● Task directions
From the records below, copy out exactly the lines from the one containing "- [可信实验白皮书系列02" to the one containing "- [美团2026届北斗计划", both included. Add nothing else.

(Records contained in a dataset)
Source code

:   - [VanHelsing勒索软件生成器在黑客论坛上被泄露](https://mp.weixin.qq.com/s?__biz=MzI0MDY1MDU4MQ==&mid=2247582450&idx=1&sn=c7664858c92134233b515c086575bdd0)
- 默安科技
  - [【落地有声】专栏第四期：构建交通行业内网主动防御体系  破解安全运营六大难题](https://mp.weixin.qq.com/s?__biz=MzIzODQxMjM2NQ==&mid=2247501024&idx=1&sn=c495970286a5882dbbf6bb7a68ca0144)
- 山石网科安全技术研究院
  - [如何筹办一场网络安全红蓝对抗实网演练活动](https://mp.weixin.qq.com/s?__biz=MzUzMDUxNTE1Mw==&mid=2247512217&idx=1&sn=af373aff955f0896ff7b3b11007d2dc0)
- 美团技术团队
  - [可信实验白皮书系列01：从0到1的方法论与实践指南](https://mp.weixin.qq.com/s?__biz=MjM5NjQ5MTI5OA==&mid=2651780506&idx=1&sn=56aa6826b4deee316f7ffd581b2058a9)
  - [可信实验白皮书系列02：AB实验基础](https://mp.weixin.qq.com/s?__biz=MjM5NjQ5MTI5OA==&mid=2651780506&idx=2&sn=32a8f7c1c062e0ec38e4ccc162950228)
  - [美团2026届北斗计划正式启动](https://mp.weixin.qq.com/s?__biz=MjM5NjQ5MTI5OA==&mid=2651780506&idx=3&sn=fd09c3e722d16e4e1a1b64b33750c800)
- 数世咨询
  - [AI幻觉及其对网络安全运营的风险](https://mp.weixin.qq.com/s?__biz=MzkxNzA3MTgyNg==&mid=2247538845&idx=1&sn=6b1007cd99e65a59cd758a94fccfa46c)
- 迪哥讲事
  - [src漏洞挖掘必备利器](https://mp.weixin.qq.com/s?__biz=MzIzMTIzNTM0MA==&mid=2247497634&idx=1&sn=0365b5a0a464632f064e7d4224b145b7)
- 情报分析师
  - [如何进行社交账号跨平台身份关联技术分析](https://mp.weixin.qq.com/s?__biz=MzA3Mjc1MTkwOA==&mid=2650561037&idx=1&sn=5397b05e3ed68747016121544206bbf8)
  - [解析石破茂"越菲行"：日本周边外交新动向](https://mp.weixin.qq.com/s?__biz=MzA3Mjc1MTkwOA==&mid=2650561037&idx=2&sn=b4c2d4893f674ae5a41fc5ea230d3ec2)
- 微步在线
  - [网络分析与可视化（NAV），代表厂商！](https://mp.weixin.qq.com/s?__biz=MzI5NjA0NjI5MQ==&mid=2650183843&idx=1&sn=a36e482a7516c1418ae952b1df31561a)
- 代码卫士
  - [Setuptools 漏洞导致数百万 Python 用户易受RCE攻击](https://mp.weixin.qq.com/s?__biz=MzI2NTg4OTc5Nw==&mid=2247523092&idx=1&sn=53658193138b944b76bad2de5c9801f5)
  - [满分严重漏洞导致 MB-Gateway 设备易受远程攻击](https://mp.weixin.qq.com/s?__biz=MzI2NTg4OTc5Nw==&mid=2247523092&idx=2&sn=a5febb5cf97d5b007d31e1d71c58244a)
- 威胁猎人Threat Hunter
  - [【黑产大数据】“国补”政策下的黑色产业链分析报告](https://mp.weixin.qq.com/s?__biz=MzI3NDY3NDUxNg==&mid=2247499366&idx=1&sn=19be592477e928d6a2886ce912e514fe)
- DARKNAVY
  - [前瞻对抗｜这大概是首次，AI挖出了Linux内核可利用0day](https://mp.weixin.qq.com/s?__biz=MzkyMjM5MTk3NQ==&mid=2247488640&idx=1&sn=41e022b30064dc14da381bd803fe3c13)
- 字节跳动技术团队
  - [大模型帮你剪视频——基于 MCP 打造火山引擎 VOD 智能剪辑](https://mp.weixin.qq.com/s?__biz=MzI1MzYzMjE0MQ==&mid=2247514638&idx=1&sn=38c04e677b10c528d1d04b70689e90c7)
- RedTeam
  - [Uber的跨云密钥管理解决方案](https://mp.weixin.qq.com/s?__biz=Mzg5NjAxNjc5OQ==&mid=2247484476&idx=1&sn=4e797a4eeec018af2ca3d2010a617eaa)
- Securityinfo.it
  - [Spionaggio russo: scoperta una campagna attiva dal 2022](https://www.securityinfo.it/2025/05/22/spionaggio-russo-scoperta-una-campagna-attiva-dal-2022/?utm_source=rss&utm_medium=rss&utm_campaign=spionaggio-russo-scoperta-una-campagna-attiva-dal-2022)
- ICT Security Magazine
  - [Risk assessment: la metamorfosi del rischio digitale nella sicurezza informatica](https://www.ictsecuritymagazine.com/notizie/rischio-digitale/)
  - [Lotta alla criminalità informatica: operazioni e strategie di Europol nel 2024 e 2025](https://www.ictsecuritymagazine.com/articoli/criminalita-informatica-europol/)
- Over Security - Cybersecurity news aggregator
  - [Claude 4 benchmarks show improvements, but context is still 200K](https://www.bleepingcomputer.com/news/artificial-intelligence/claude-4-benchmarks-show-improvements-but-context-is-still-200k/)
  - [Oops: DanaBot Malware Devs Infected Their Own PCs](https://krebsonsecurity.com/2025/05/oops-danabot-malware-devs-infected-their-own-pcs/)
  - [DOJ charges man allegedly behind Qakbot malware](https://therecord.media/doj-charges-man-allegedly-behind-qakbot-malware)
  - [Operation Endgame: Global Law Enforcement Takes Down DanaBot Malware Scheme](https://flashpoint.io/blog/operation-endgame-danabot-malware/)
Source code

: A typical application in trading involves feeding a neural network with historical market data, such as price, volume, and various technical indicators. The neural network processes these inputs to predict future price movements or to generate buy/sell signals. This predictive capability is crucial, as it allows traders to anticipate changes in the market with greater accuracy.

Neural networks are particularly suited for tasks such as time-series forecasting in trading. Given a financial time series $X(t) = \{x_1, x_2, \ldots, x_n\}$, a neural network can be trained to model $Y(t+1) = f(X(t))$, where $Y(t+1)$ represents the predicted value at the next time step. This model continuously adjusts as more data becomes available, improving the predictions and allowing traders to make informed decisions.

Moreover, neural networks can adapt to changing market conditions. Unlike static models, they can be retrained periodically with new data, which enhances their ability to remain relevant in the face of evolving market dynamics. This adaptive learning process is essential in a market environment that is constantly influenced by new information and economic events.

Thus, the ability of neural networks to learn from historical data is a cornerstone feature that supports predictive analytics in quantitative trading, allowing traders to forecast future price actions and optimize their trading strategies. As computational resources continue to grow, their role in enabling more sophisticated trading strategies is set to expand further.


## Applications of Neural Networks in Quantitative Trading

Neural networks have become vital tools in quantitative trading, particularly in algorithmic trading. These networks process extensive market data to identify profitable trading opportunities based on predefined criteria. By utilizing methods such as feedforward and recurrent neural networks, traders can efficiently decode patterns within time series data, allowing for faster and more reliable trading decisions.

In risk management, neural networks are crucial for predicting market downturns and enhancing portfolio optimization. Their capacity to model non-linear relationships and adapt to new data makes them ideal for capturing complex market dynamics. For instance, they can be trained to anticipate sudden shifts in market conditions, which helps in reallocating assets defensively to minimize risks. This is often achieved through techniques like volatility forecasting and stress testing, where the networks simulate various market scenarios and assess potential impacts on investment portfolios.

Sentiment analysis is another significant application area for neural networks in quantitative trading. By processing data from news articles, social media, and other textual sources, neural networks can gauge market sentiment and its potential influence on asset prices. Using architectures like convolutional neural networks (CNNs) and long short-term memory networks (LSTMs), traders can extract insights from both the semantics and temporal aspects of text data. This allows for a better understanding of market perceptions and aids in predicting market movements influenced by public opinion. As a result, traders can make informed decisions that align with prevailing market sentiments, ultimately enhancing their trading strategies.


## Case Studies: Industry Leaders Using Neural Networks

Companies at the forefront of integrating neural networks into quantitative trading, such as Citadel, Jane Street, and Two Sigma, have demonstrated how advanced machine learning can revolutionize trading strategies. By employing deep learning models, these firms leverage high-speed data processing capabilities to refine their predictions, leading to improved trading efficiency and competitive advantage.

● Solved exercise
  - [可信实验白皮书系列02：AB实验基础](https://mp.weixin.qq.com/s?__biz=MjM5NjQ5MTI5OA==&mid=2651780506&idx=2&sn=32a8f7c1c062e0ec38e4ccc162950228)
  - [美团2026届北斗计划正式启动](https://mp.weixin.qq.com/s?__biz=MjM5NjQ5MTI5OA==&mid=2651780506&idx=3&sn=fd09c3e722d16e4e1a1b64b33750c800)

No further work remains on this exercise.